First, let's find statement that finds words made of lowercase letters and digits that are 8 characters long:

\b[a-z\d]{8}\b

Next condition is that the word must contain both letters and numbers:

[a-d]\d

Now for the challenging part, combining these into one statement.

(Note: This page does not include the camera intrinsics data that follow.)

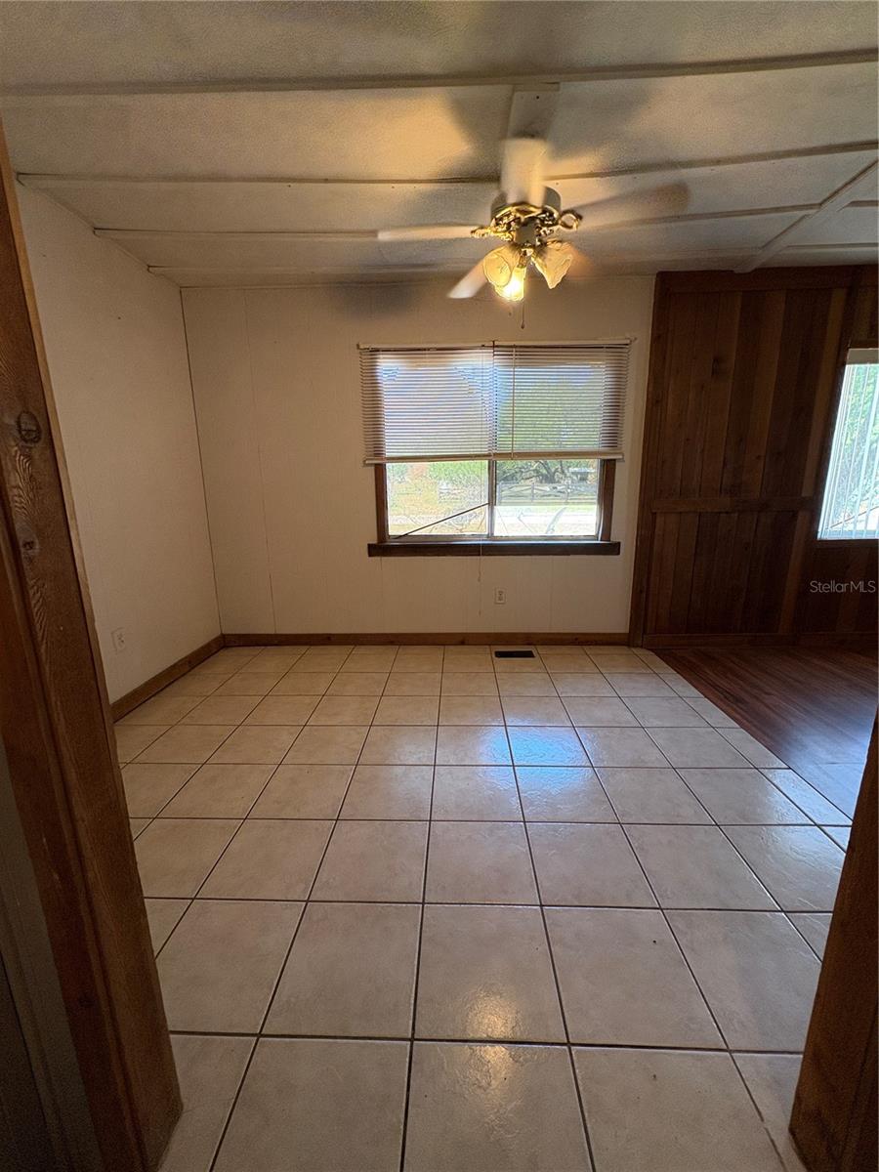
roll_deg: -0.1
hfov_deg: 85.7
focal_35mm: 14
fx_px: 474
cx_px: 440
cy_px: 586
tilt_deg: -11.9
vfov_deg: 102.1
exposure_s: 1/69
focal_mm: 2.22
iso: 200
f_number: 2.2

Easiest way might be to just spit them up but we can use some look-aheads to get this to work:

\b(?=.*[a-z]\d)[a-z\d]{8}\b

Im sure there a tidier way of doing this but this will work.

Answer 4

A more compact solution than others have suggested is this:

((?![A-Za-z]{8}|[0-9]{8})[0-9A-Za-z]{8})

This guarantees that the found matches are 8 characters in length and that they can not be only numeric or only alphabets.

Breakdown:

• (?![A-Za-z]{8}|[0-9]{8}) = This is a negative lookahead that means the match can't be a string of 8 numbers or 8 alphabets.
• [0-9A-Za-z]{8} = Simple regex saying the input needs to be alphanumeric of 8 characters in length.

Test Case:

Input: 12345678 abcdefgh i8D0jT5Yu6Ms1GNmrmaUjicc1s9D93aQBj3WWWjww54gkiKqOd7Ytkl0MliJy9xadAgcev8b2UKdfGRDOpxRPm30dw9GeEz3WPRO 1234567890987654321 qwertyuiopasdfghjklzxcvbnm

import re

pattern = re.compile(r'((?![A-Za-z]{8}|\d{8})[A-Za-z\d]{8})')

test = input()
match = pattern.findall(test)
print(match)

Output: ['i8D0jT5Y', 'u6Ms1GNm', 'maUjicc1', 's9D93aQB', 'j3WWWjww', '54gkiKqO', 'd7Ytkl0M', 'liJy9xad', 'Agcev8b2', 'DOpxRPm3', '0dw9GeEz']